◆ **Activities**
A – Using the methods text below, answer each question on its own line, marked (i), (ii), (iii):
(i) At what wavelength was the absorbance of each well measured?
(ii) What size of plate were cells seeded in for the cell survival assay?
(iii) For how long were cells treated with dasatinib?
B – Decide whether each statement agrees with the methods text below. Answer yes or no for each, marked (i), (ii), (iii), and quote the words that decide it.
(i) After MTS solution was added, the plate was kept at 37℃ for 1 hour.
(ii) The survived cells counted were those that took up trypan blue dye.
(iii) The cell count assay was done in duplicate.
C – Put this sentence from the methods text below into Spanish: "The cell count assay was performed in triplicate."

2.3. Cell viability and survival assay

For cell viability assay, cells (1 × 10⁴ cells/mL/100 μL/well) were seeded in a 96‐well plate. After overnight incubation, cells were treated with dasatinib (0, 0.1, 1, and 10 µM) for 24 hours. Cells were then washed twice with PBS, and viability was determined using MTS reagent according to the manufacturer's protocol. Briefly, eight µl of the culture media (RMPI‐1640 or DMEM) and 20 µL of MTS solution was added to each well, and the plate was incubated at 37℃ for 1 hour. The absorbance of each well was measured at 490 nm using a microplate reader (SPECTRA max 340PC; Molecular Devices, LLC). For cell survival, cells (2 × 10⁵ cells/ml/500 μL/well) were seeded in a 24‐well plate overnight. Cells were treated with dasatinib (0, 0.1, 1, and 10 µM) for 24 hours. Cells were then washed twice with PBS. The number of survived cells, which cannot be stained with trypan blue dye, was counted using a phase‐contrast microscope. The cell count assay was performed in triplicate. Data are mean ± standard error (SE) of three independent experiments. Survival is expressed as a percentage of control.

◆ **Supplied information**
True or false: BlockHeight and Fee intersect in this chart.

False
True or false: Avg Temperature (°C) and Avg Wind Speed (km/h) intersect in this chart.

◆ **Answer list**
A –
(i) 490 nm
(ii) A 24‐well plate
(iii) 24 hours

B –
(i) Yes: "the plate was incubated at 37℃ for 1 hour"
(ii) No: "The number of survived cells, which cannot be stained with trypan blue dye, was counted using a phase‐contrast microscope."
(iii) No: "The cell count assay was performed in triplicate."

C – El ensayo de recuento celular se realizó por triplicado.